After months of frustrating and dangerous activity, Moses made a fundamental decision, which would change the course of history and eventually end neo-slavery in the South.  Black friends had been beaten up and even killed for their efforts, with very little coverage from the media and no support from the federal government.  Moses decided to organize Mississippi Freedom Summer of 1964, with the express purpose of getting “white” young adults to come and work for justice.  He made the calculated decision that if white people (especially from the North) were beaten up in Mississippi, there would be a lot more coverage and attention paid to the Mississippi movement.  

In 1964, hundreds of white and Black volunteers streamed into Mississippi. And, tragically but not surprisingly, some were killed.  Two whites, Michael Schwerner and Andrew Goodman, and one Black man, James Chaney were killed together in Neshoba County.  During the search for the bodies of these three men, many other Black bodies were discovered.  Moses’ non-violent, costly strategy had worked.  One year later, the Voting Rights Act would be enacted into law – it would end neo-slavery in the South.

Moses was also a fierce opponent of the Vietnam War.  He applied for conscientious objector status.  One of the most non-violent men of all, his application was denied – I still can’t believe that I was granted a CO, but he was not.  He moved to Canada and later to Africa, returning to the USA after President Jimmy Carter granted amnesty  in 1977 to those who had left the country in opposition to the war.  
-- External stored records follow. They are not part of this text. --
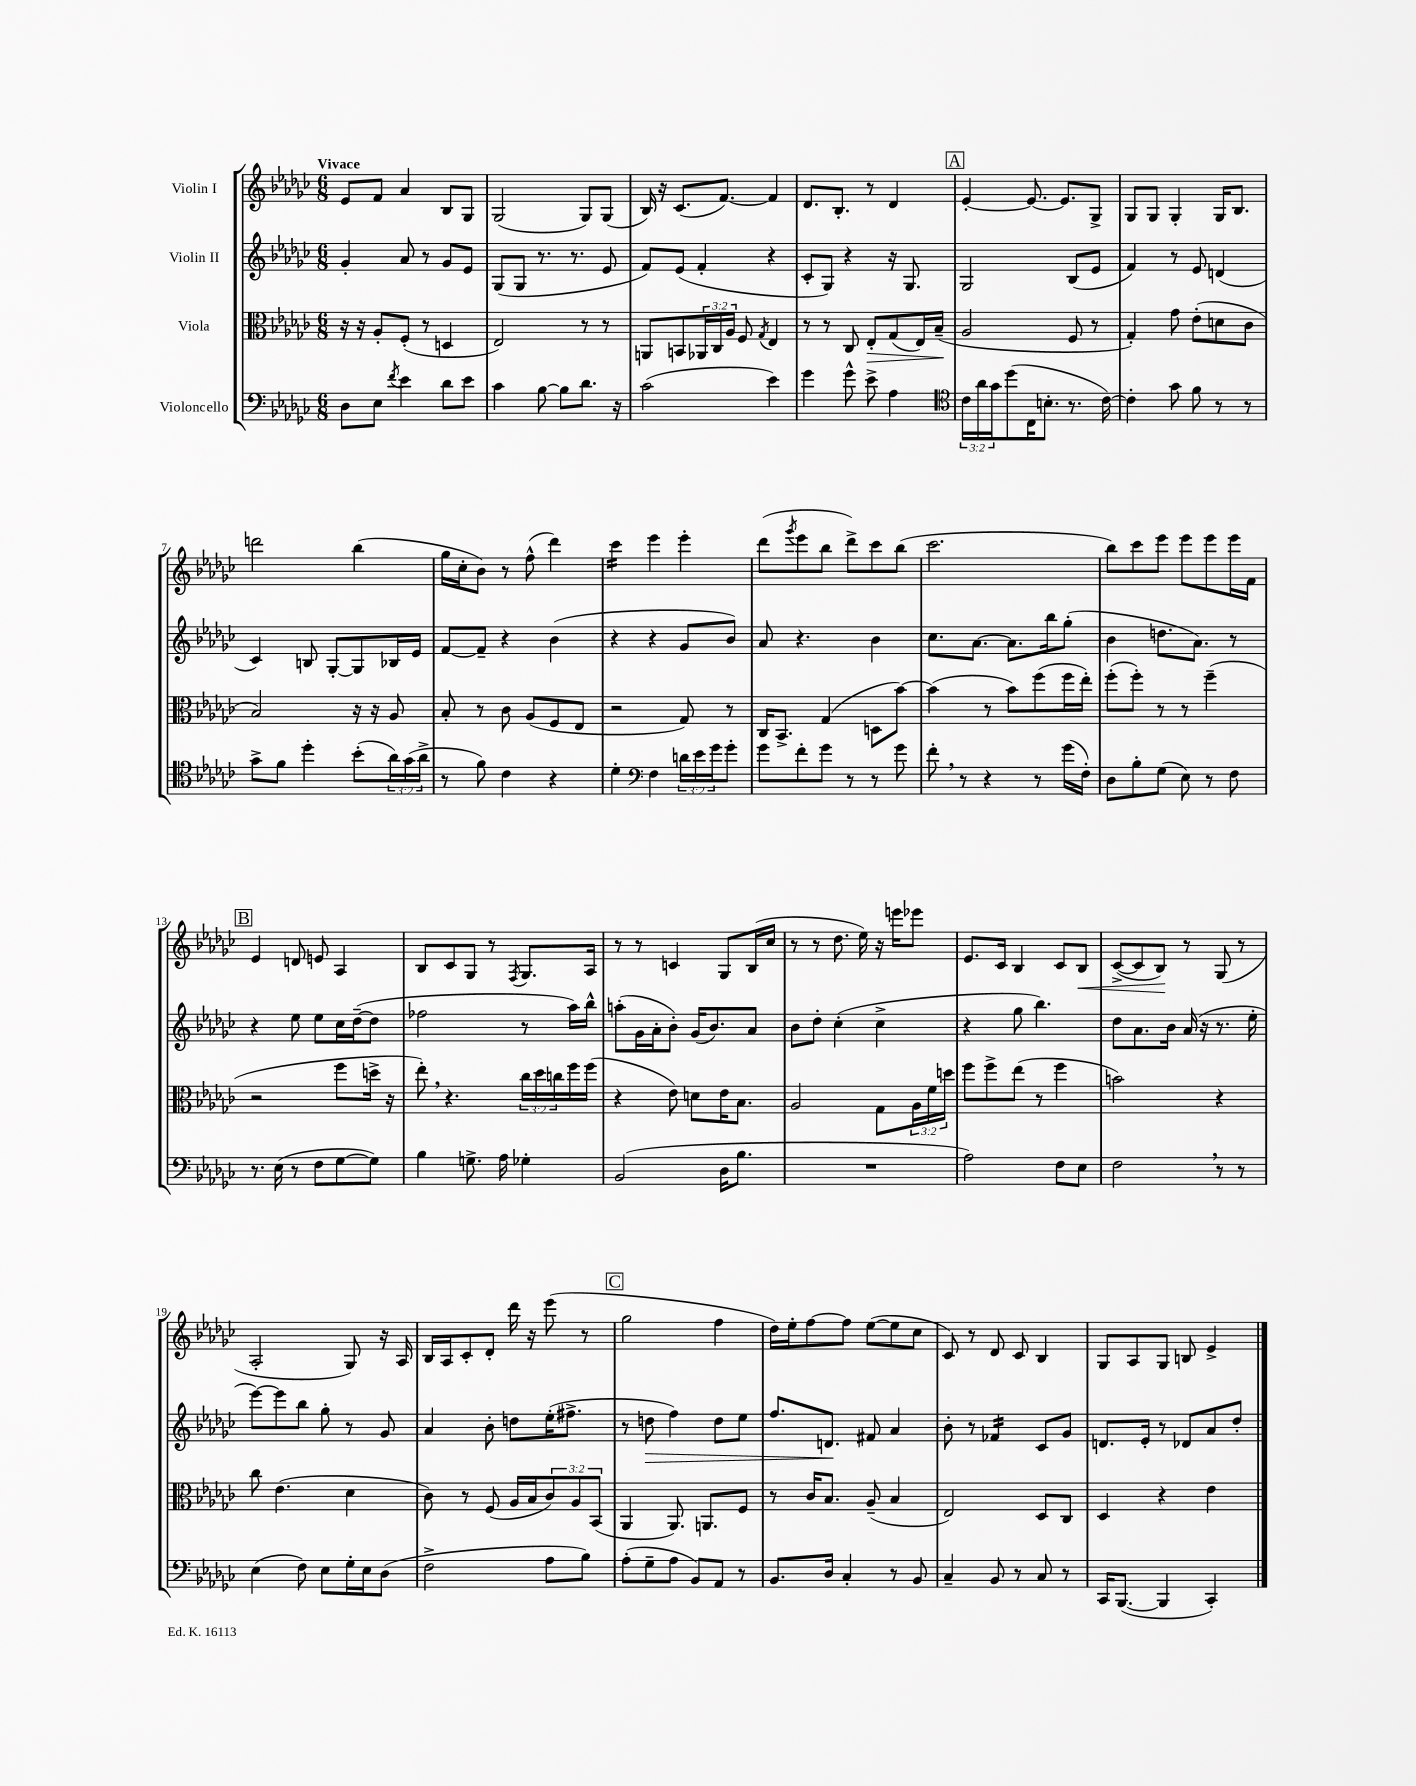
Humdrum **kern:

**kern	**kern	**kern	**kern
*staff4	*staff3	*staff2	*staff1
*clefF4	*clefC3	*clefG2	*clefG2
*k[b-e-a-d-g-c-]	*k[b-e-a-d-g-c-]	*k[b-e-a-d-g-c-]	*k[b-e-a-d-g-c-]
*M6/8	*M6/8	*M6/8	*M6/8
8D-	16r	4g-'	8e-
.	16r	.	.
8E-	8A-'	.	8f
8qf	.	.	.
4e-	(8F'	8a-	4a-
.	8r	8r	.
8d-	4D	8g-	8B-
8e-	.	8e-	8G-
=	=	=	=
4c-	2E-)	(8G-	(2G-
.	.	8G-	.
[8B-	.	8.r	.
8B-]	.	.	.
.	.	8.r	.
8.d-	8r	.	8G-)
.	8r	8e-	(8G-
16r	.	.	.
=	=	=	=
(2c-	8AA	8f)	16B-)
.	.	.	16r
.	8BB	(8e-	(8.c-
.	24AA-	4f'	.
.	24C-	.	.
.	.	.	[8.f)
.	24A-	.	.
.	8F	.	.
.	8qG-	.	.
4e-)	4E-	4r	4f]
=	=	=	=
4g-	8r	8c-'	8.d-
.	8r	8G-)	.
.	.	.	8.B-'
8g-^^	8C-	4r	.
8e-^	8E-'	.	8r
4A-	(8G-	16r	4d-
.	.	8.G-	.
.	16E-)	.	.
.	(16B-~	.	.
=	=	=	=
*clefC4	*	*	*
24c-	2A-	2G-	[4e-'
24a-	.	.	.
24g-	.	.	.
(8dd-	.	.	.
16C-	.	.	8.e-_
8.B'	.	.	.
.	.	.	8.e-]
8.r	8F	(8B-	.
.	8r	8e-	8G-^
[16c-)	.	.	.
=	=	=	=
4c-']	4G-')	4f)	8G-
.	.	.	8G-
8g-	8g-	8r	4G-'
8f	(8e-'	8e-	.
8r	8d	(4d	16G-
.	.	.	8.B-
8r	8c-	.	.
=	=	=	=
8g-^	2B-)	4c-)	2ddd
8f	.	.	.
4dd-'	.	8B	.
.	.	[8G-'	.
(8b-'	16r	8G-]	(4bb-
.	16r	.	.
24a-)	8A-	16B-	.
(24g-	.	.	.
.	.	16e-	.
24a-^	.	.	.
=	=	=	=
8r	8B-'	[8f	16gg-
.	.	.	16cc-'
8f)	8r	8f~]	8b-)
4c-	8c-	4r	8r
.	(8A-	.	(8ff^^
4r	8F	(4b-	4ddd-)
.	8E-	.	.
=	=	=	=
4d-'	2r	4r	4ccc-
*clefF4	*	*	*
4F	.	4r	4eee-
24d	8G-)	8g-	4eee-'
24e-	.	.	.
24g-	.	.	.
8g-'	8r	8b-)	.
=	=	=	=
8g-	16C-	8a-	(8ddd-
.	8.BB-^	.	.
.	.	.	8qggg-
8f'	.	4.r	8eee-
8g-	(4G-	.	8bb-
8r	.	.	8ddd-^)
8r	8D	4b-	8ccc-
8g-	[8b-)	.	(8bb-
=	=	=	=
8f'	(4b-]	8.cc-	2.ccc-
8r	.	.	.
.	.	[8.a-	.
4r	8r	.	.
.	8b-)	8.a-]	.
8r	(8ff	.	.
.	.	16bb-	.
(16g-	16ff	(8gg-'	.
16F')	16ee-')	.	.
=	=	=	=
8D-	(8ff'	4b-	8bb-)
8B-'	8ff')	.	8ccc-
(8G-	8r	8.dd	8eee-
8E-)	8r	.	8eee-
.	.	8.a-)	.
8r	(4ff~	.	8eee-
8F	.	8r	16eee-
.	.	.	16f
=	=	=	=
8.r	2r	4r	4e-
(16E-	.	.	.
8r	.	8ee-	8d
8F	.	8ee-	8e
[8G-	8ff	16cc-	4A-
.	.	([16dd-~	.
8G-])	16dd^	8dd-]	.
.	16r	.	.
=	=	=	=
4B-	8ee-')	2ff-	8B-
.	4.r	.	8c-
8.G^	.	.	8G-
.	.	.	8r
16A-	.	.	.
.	.	.	8qF
4G-'	24cc-	8r	8.G-
.	24dd-	.	.
.	24cc	.	.
.	16ff	16aa-)	.
.	(16ff	16bb-^^	16A-
=	=	=	=
(2BB-	4r	(8aa'	8r
.	.	16g-	8r
.	.	16a-'	.
.	8e-)	8b-')	4c
.	8d	(16g-	.
.	.	8.b-)	.
16D-	16e-	.	8G-
8.B-	8.B-	.	.
.	.	8a-	(16B-
.	.	.	16cc-
=	=	=	=
2.r	2A-	8b-	8r
.	.	8dd-'	8r
.	.	(4cc-'	8.dd-
.	.	.	16ee-)
.	8G-	4cc-^	16r
.	.	.	16eee
.	24A-	.	8eee-
.	24f	.	.
.	24dd	.	.
=	=	=	=
2A-)	8ff	4r	8.e-
.	8ff^	.	.
.	.	.	16c-
.	(8ee-	8gg-	4B-
.	8r	4.bb-)	.
8F	4ff	.	8c-
8E-	.	.	8B-
=	=	=	=
2F	2b)	8dd-	([8c-^
.	.	8.a-	8c-]
.	.	.	8B-)
.	.	16b-	.
.	.	(16a-	8r
.	.	16r	.
8r	4r	8.r	(8G-
8r	.	.	8r
.	.	16ee-'	.
=	=	=	=
(4E-	8cc-	[8eee-)	2A-'
.	(4.e-	8eee-]	.
8F)	.	8bb-	.
8E-	.	8gg-'	.
16G-'	4d-	8r	8G-)
16E-	.	.	.
(8D-	.	8g-	16r
.	.	.	16A-
=	=	=	=
2F^	8c-)	4a-	16B-
.	.	.	16A-
.	8r	.	8c-'
.	(8F	8b-'	8d-'
.	16A-	8dd	16ddd-
.	16B-	.	16r
8A-	12c-)	(16ee-'	(8eee-
.	.	8.ff#^	.
.	12A-	.	.
8B-)	.	.	8r
.	(12BB-	.	.
=	=	=	=
(8A-'	4AA-	8r	2gg-
8G-~	.	8dd	.
8A-	8.AA-)	4ff)	.
8BB-)	.	.	.
.	8.AA	.	.
8AA-	.	8dd	4ff
8r	8F	8ee-	.
=	=	=	=
8.BB-	8r	8.ff	16dd-)
.	.	.	16ee-'
.	16c-	.	[8ff
16D-	8.B-	8.d	.
4C-'	.	.	8ff]
.	(8A-~	8f#	([8ee-
8r	4B-	4a-	8ee-]
8BB-	.	.	8cc-
=	=	=	=
4C-~	2E-)	8b-'	8c-)
.	.	8r	8r
8BB-	.	4f-	8d-
8r	.	.	8c-
8C-	8D-	8c-	4B-
8r	8C-	8g-	.
=	=	=	=
16CC-	4D-	8.d	8G-
([8.BBB-	.	.	.
.	.	.	8A-
.	.	16e-'	.
4BBB-]	4r	8r	8G-
.	.	8d-	8B
4CC-')	4e-	8a-	4e-^
.	.	8dd-'	.
==	==	==	==
*-	*-	*-	*-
Then, he began his next monumental work:  the Algebra Project, designed to make certain that poor kids, especially poor kids of color, would get the math skills and critical thinking that they needed.  He began the project in 1982 with a MacArthur Foundation “genius” grant, and it is still going today.  Moses was a giant in so many ways, a non-violent but definitely not passive genius and organizer.  There is so much more to his life and witness, so if you don’t know his story, please look him up.  Like the Moses of the Hebrew Scriptures, he has shown us paths in the wilderness to find our home.